### WORK REQUEST
Repeat the lines of the records verbatim, from the line with "Зимостойкие сорта: Винки" to the line with "приживаются в регионах Урала и Сибири.", including both of those lines.

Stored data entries

───

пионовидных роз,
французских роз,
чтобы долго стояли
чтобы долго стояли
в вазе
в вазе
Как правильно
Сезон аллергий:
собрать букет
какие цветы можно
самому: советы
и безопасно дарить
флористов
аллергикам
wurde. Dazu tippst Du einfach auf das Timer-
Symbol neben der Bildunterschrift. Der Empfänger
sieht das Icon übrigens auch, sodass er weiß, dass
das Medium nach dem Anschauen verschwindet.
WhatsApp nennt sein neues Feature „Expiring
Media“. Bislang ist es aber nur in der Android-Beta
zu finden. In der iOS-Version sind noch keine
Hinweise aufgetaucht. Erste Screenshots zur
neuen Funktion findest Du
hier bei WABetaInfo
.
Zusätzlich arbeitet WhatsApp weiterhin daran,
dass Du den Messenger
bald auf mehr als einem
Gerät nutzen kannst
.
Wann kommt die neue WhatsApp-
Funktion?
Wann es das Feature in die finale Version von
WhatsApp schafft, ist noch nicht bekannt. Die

───

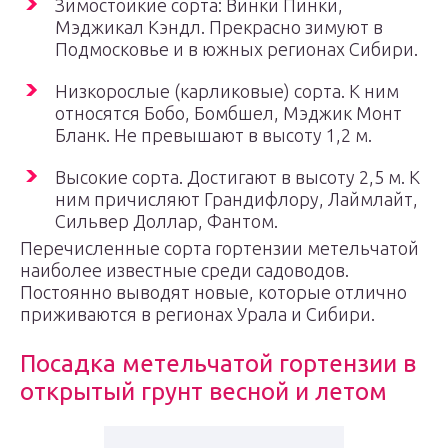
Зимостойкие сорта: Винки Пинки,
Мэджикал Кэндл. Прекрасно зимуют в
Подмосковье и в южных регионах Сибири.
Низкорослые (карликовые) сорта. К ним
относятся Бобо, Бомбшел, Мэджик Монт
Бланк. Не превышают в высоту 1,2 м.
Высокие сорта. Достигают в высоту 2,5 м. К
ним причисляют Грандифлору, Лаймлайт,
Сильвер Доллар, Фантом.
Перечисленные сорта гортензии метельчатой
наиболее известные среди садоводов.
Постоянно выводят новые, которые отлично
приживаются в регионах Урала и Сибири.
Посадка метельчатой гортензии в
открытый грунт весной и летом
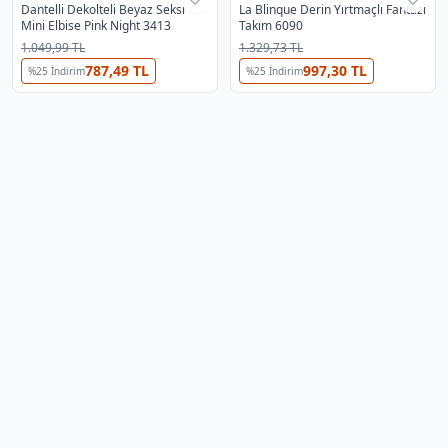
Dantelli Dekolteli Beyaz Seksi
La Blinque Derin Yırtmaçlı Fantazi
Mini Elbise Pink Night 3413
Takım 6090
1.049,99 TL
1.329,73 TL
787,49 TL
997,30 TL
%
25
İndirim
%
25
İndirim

───

### EXERCISE ANSWER
Зимостойкие сорта: Винки Пинки,
Мэджикал Кэндл. Прекрасно зимуют в
Подмосковье и в южных регионах Сибири.
Низкорослые (карликовые) сорта. К ним
относятся Бобо, Бомбшел, Мэджик Монт
Бланк. Не превышают в высоту 1,2 м.
Высокие сорта. Достигают в высоту 2,5 м. К
ним причисляют Грандифлору, Лаймлайт,
Сильвер Доллар, Фантом.
Перечисленные сорта гортензии метельчатой
наиболее известные среди садоводов.
Постоянно выводят новые, которые отлично
приживаются в регионах Урала и Сибири.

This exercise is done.